Thru the Lenz: Participatory Action Research, Photography, and Creative Process in an Urban High School
Goessling, K., & Doyle, C. (2009). Thru the Lenz: Participatory Action Research, Photography, and Creative Process in an Urban High School. Journal of Creativity in Mental Health, 4(4), 343-365.
This study describes a youth photography project, Thru the Lenz, conducted at an urban high school in Portland, Oregon. Using Photovoice, a community photography approach that is a form of Participant Action Research, the project engaged a group of nine high school students who were members of an at-risk student intervention program (the Small Schools Initiative). Facilitated by psychology and counseling graduate students, student participants were asked to use photography to document their community in order to teach the facilitators about their daily lives. The facilitators guided students through photography education, photo sharing, and discussion.
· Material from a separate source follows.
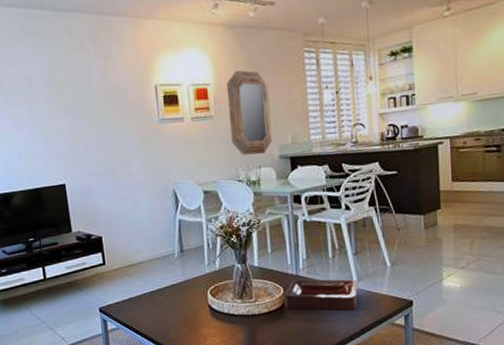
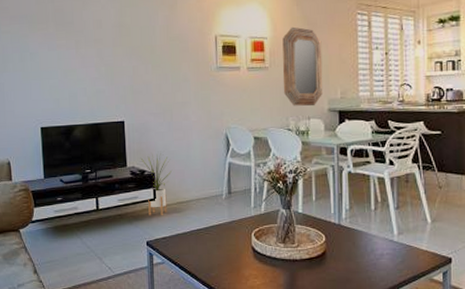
house plant: none [85,215,120,281] -> present [140,153,172,215]
decorative tray: present [284,279,358,311] -> none [326,229,398,263]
Throughout the program the youth were empowered as experts, exhibited positive relationship-building skills, and cultivated increased agency in their community as they documented and reflected on their lives. The study uses qualitative methods of data collection to create a case study.
Art was a uniting interest for participants and facilitators. The students in the project did not have access to the arts in their school, but were enthusiastic in learning about photography. Through the photography project, students developed a heightened awareness of the strengths and weaknesses of their community as they explored and shared images. They began to take an interest in changing outside perceptions about their city as well as improving their environment. The project provided a forum to discuss cultural practices and beliefs. Another key aspect of the project was relationships (with facilitators, with friends, with families). Students found solidarity in their desire to be at school rather than home and although there were comparatively few photographs of families, this was the most significant theme for participants. Photographs of friends were also a prominent theme and central to discussions, images, and the process of the work.